More sidewalk news I slept on: 17th Street pedestrian promenade
This one thanks to DC Blogs: some sort of mysterious quasi-community organization calling itself the 17th Street Campaign is lobbying to turn 17th St. between NH Ave. & Mass Ave. into a pedestrian promenade. It's an intriguing idea and urban "pedestrian promenades" are something alien to DC, I think (not counting the Mall). I really like the idea but the gridlock-inducing DC bureaucracy along with the gridlock-inducing neighborhood complaints about the lost parking and hampered traffic flow, I doubt it will ever happen. Please prove me wrong.
An aside: I attending a neighborhood planning meeting in Adams Morgan a couple years back in which a landscape architecture firm had been contracted by the city to redesign 18th Street to make it more pedestrian/bicycle-friendly and to add traffic-calming elements, such as a circle at 18th & Columbia. There was much debate, discussion and hope for this utopian urban dream but this was almost 3 years ago. Anyone heard any hint of this project going forward? In the case of 17th Street, another firm has been contracted by the DC gub'ment, there will be much debate, etc... So this is the basis for my cynicism.




1 comments:
I'm much more interested in doing whatever we can to make the sidewalks and building edges as interesting as possible on 17th Street and continuing to calm traffic. I don't really see the need for auto traffic to be removed from 17th Street. Unlike 18th Street in Adams Morgan, the sidewalks on 17th Street are plenty wide to handle large numbers of pedestrians, as well as all of the cafe seating.
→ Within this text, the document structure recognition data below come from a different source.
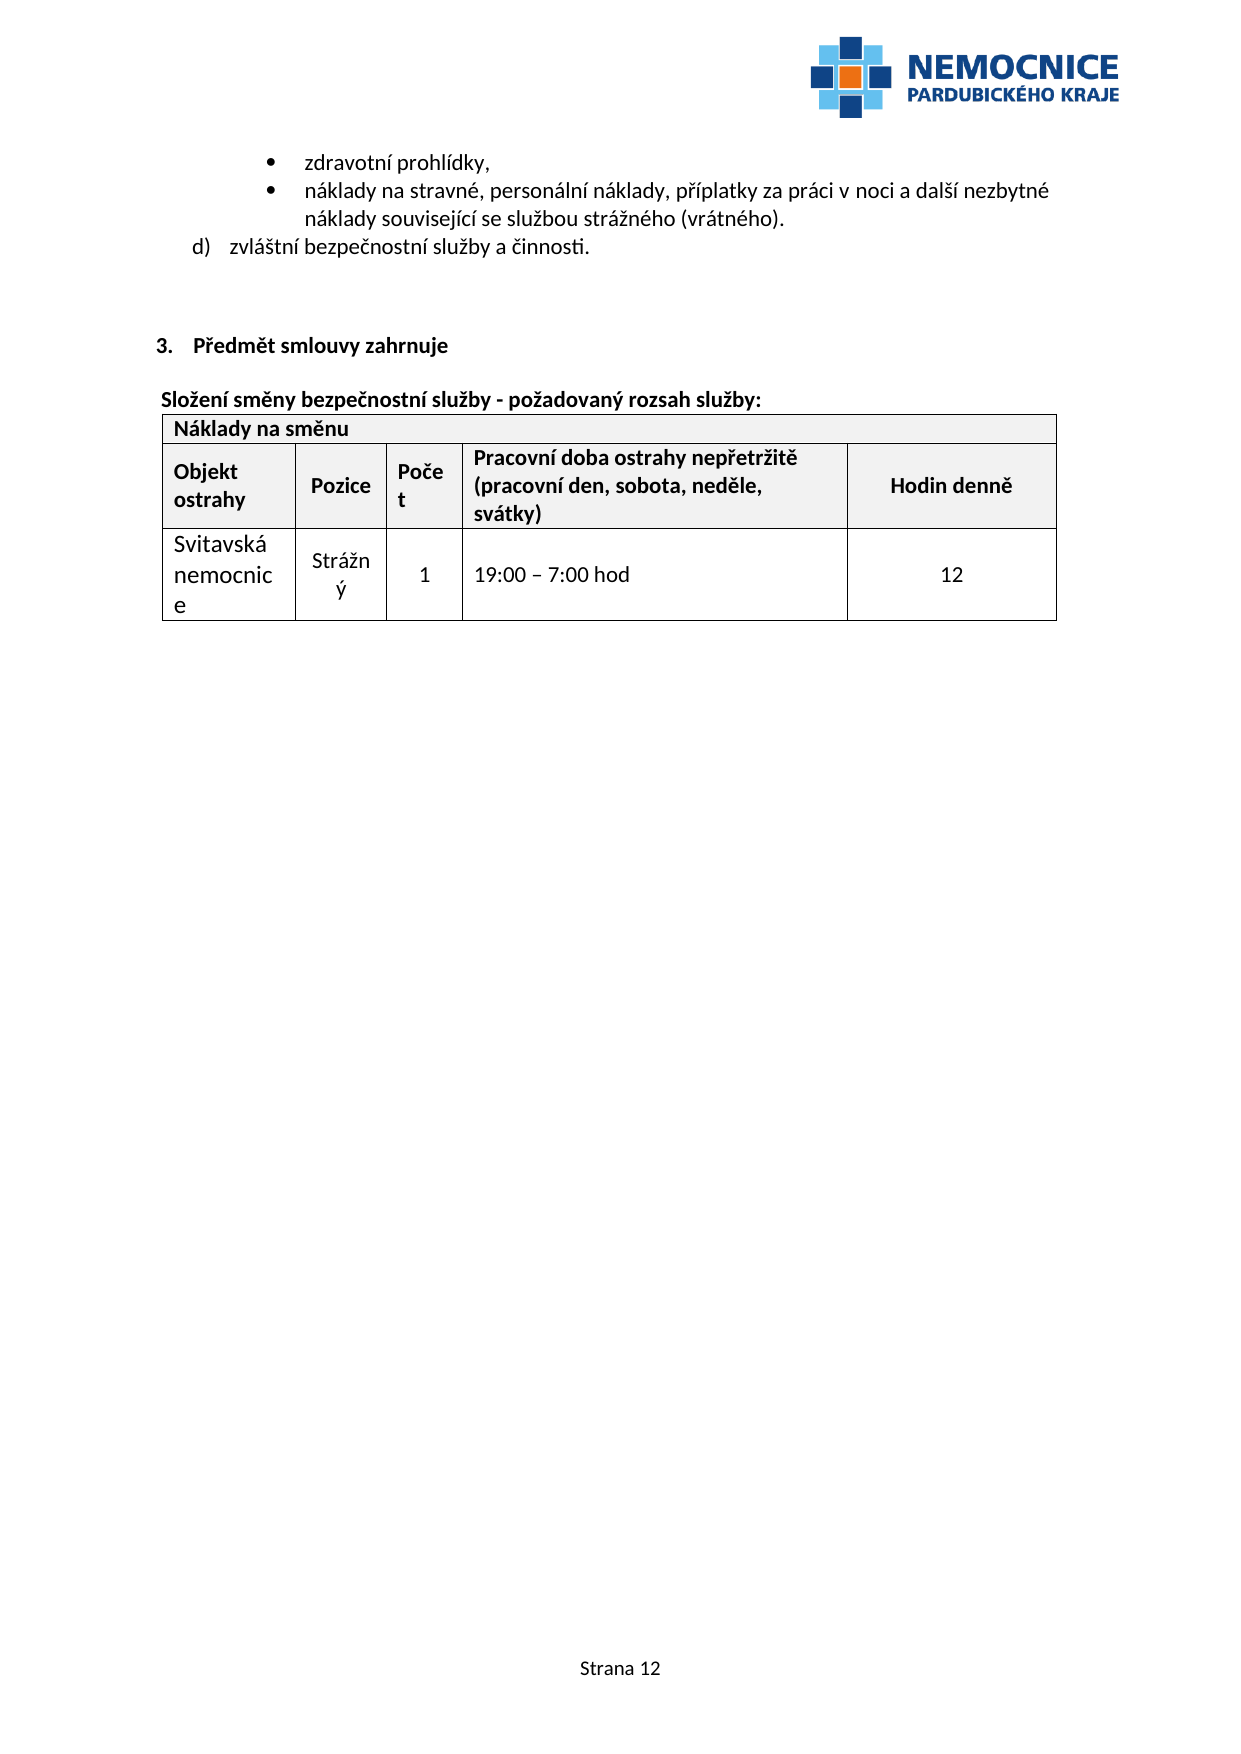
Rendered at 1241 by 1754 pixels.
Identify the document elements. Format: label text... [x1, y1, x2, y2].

table_cell Strážný [296, 529, 386, 620]
list Předmět smlouvy zahrnuje [156, 331, 1122, 359]
table_cell Objekt ostrahy [163, 444, 295, 528]
table_cell Pracovní doba ostrahy nepřetržitě (pracovní den, sobota, neděle, svátky) [463, 444, 847, 528]
table_cell 12 [848, 529, 1056, 620]
table_cell Počet [387, 444, 462, 528]
table_cell Pozice [296, 444, 386, 528]
list náklady na stravné, personální náklady, příplatky za práci v noci a další nezbytné náklady související se službou strážného (vrátného). [267, 176, 1122, 232]
list zdravotní prohlídky, [267, 148, 1122, 176]
table_cell 19:00 – 7:00 hod [463, 529, 847, 620]
table_cell Hodin denně [848, 444, 1056, 528]
table_header Náklady na směnu [163, 415, 1056, 442]
table_cell 1 [387, 529, 462, 620]
list Složení směny bezpečnostní služby - požadovaný rozsah služby: [156, 385, 1122, 413]
list zvláštní bezpečnostní služby a činnosti. [192, 232, 1122, 260]
picture [809, 35, 1119, 119]
table_cell Svitavská nemocnice [163, 529, 295, 620]
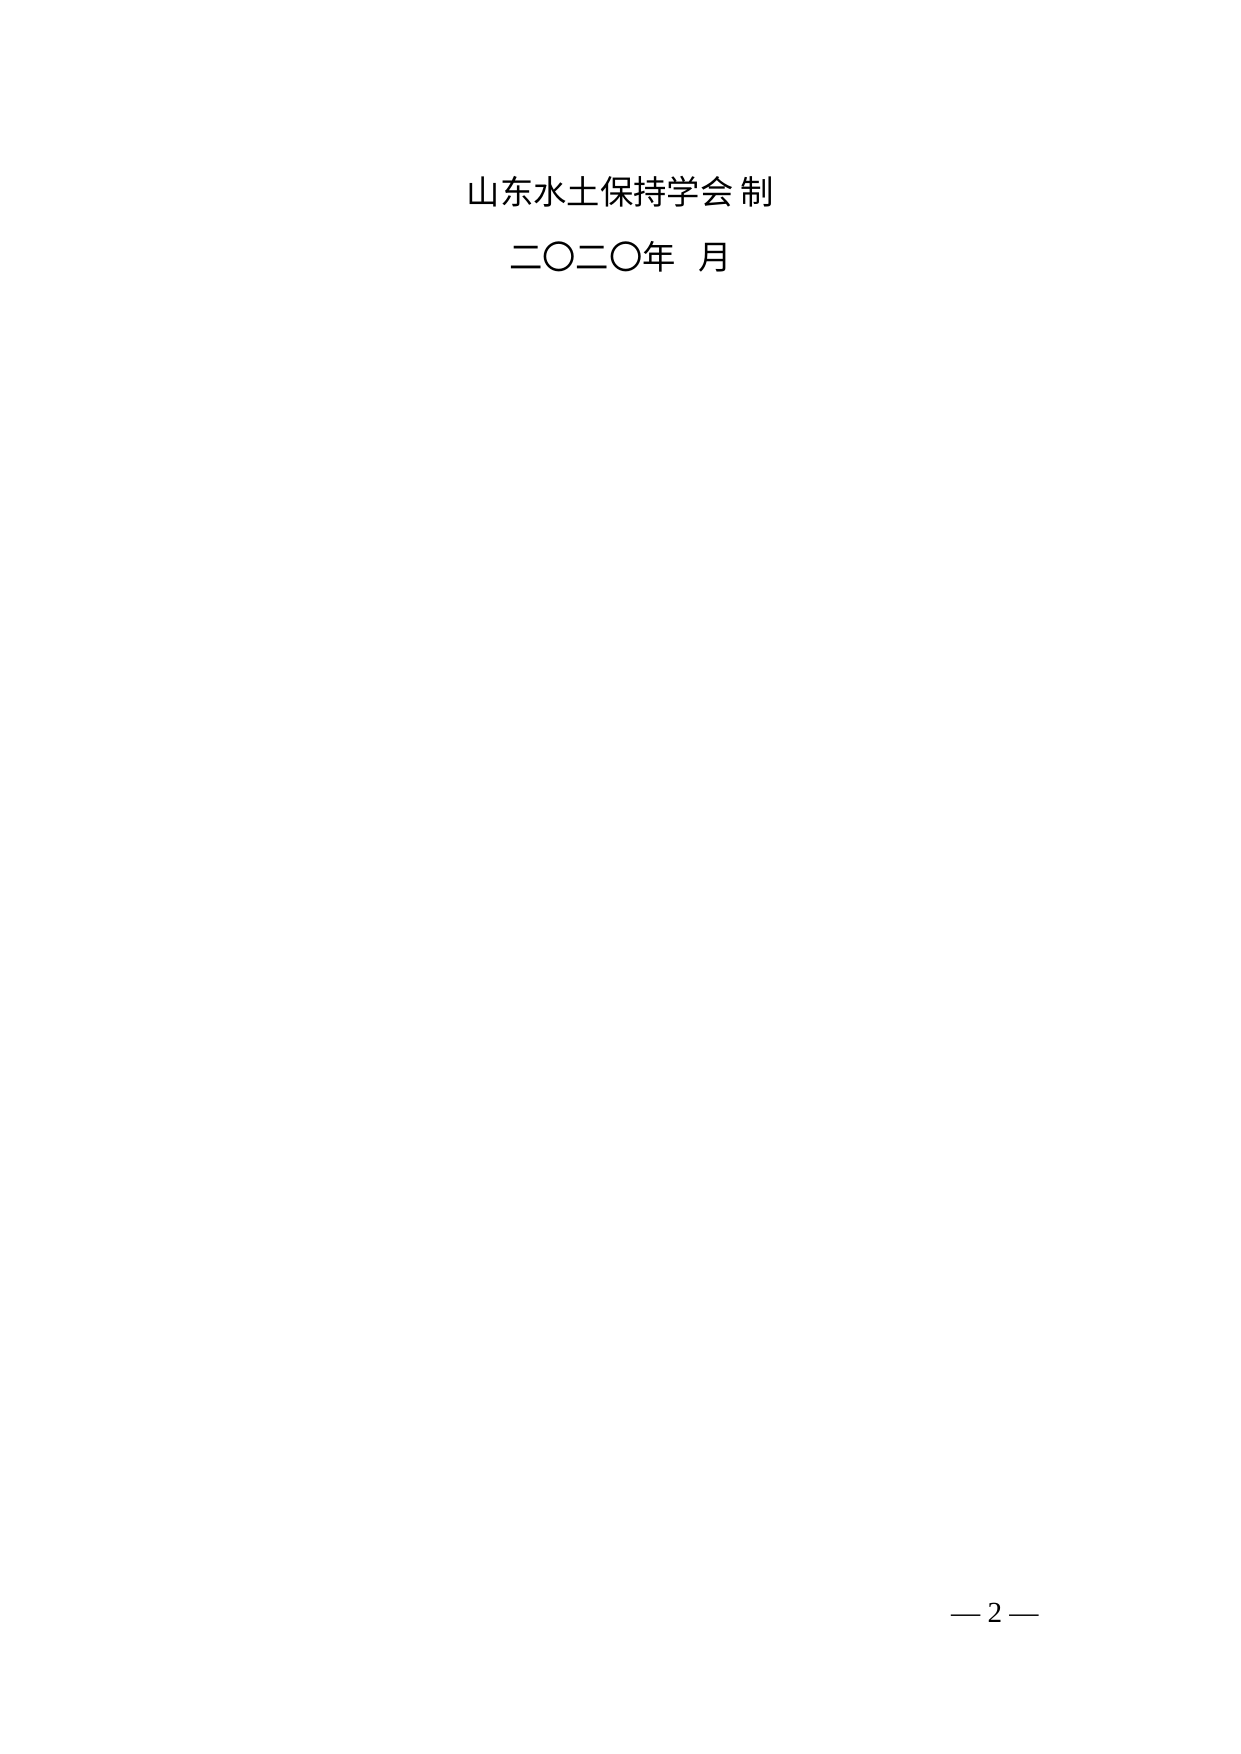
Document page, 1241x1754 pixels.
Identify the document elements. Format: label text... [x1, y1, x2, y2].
I'm leery of pedestrian promenades because of how rare they are a success in the US. For every Pearl Street in Boulder there are 5 more that were terrible failures. Didn't they try this with H Street downtown for a spell?
Dupont Circle itself is exactly what they say they need this promenade for. It's a great public space, surrounded by shops and food, close to transit and the draw for the area is all of the action at the street level.
If you want to see 17th Street turn into chain-store paradise, a pedestrian promenade would be the way to go.
I'd have to think about this one to completely make up my mind, but I'd lean towards thinking it's not the best idea.